## Problems to solve
**a.** Answer these questions using the piece on lessons from camp work:
(i) For how many summers did the writer work at the camp on the East Coast?
(ii) In what role did the writer serve at the camp in Toronto?
(iii) What range of numbers of kids does the first lesson mention?
**b.** Using the piece on lessons from camp work, list every role the writer held at a camp, giving for each the camp's location and the number of summers.
**c.** Carry on the piece on lessons from camp work, starting after its final sentence.

Leading an expedition on the stormy Mediterranean Sea to find St. Paul

This is the first summer in four years that I haven’t worked for a day camp. There were two, one on the East Coast that I worked at for three summers, one summer as a councillor and two as director, and one in Toronto, where I was a councillor for one summer. I loved every minute of it! Both were Christian camps, although the one on the East Coast used a distinctly Catholic program.

As I think back over my years, I realized I learned a lot from working at camp. Here are the most important lessons:

  1. Having a plan is important, but so is throwing the plan out the window. When I arrived at my very first day at camp, I was all about the plan. I watched the clock, making sure that my sessions never went over time, and that the kids were always where they needed to be. It is important that someone keeps an eye on the clock, and has a plan, but as I very quickly learned that, when working with 20-60 kids, even the best laid plans get side tracked very quickly. It’s okay though, because usually when the plans get sidetracked is when the fun happens!

Collected data
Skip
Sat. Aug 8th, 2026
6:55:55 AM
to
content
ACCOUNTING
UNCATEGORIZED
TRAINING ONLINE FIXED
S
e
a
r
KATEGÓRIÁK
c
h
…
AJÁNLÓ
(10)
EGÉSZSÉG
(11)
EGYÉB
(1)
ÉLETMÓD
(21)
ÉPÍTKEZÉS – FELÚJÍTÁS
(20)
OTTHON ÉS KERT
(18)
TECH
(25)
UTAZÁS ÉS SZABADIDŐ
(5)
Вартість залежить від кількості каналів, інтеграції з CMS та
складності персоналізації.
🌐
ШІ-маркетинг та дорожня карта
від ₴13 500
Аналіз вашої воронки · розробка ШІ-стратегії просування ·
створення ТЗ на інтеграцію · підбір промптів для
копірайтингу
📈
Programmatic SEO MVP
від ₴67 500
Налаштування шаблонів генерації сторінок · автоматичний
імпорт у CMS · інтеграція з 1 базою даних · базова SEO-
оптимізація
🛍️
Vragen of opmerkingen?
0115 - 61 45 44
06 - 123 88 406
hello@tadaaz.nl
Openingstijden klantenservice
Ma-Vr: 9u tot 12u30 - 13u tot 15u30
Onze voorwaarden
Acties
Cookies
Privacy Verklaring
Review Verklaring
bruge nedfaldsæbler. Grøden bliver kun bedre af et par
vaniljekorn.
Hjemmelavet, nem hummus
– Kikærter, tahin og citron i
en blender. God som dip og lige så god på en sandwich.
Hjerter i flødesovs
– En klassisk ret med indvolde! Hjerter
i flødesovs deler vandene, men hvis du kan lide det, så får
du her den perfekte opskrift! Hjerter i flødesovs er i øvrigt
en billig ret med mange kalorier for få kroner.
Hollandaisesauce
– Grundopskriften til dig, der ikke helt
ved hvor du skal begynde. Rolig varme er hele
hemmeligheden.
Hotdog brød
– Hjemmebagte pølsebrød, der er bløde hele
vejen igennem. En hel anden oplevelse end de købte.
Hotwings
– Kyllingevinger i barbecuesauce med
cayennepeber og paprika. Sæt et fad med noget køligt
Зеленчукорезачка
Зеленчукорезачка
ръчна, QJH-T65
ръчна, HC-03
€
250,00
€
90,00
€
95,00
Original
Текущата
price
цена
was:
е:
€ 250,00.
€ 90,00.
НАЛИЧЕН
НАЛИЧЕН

## Answers for each item
**a.**
(i) Three summers.
(ii) Councillor, for one summer.
(iii) 20-60 kids.

**b.**
- Councillor at the East Coast camp, one summer
- Director at the East Coast camp, two summers
- Councillor at the Toronto camp, one summer

**c.**
  2. Repetition is important. The first three summers at camp, we ran the same program in seven different locations, and by the end of the summer, the councillors could burst into any song, complete with actions, at any time, and act out the daily clip of the cartoon we showed the kids. By the time the end of the summer came, we were glad for the reprieve. But, there were days that those songs and stories would strike me in a different way. I would realize a new or deeper truth in the words I was singing, or connect with the stories differently. Since then, I relish the opportunity to hear my favourite bible passages again, or sing my favourite hymns again, but there is something new to discover.
  3. Full Car

    Packing up after a week at camp.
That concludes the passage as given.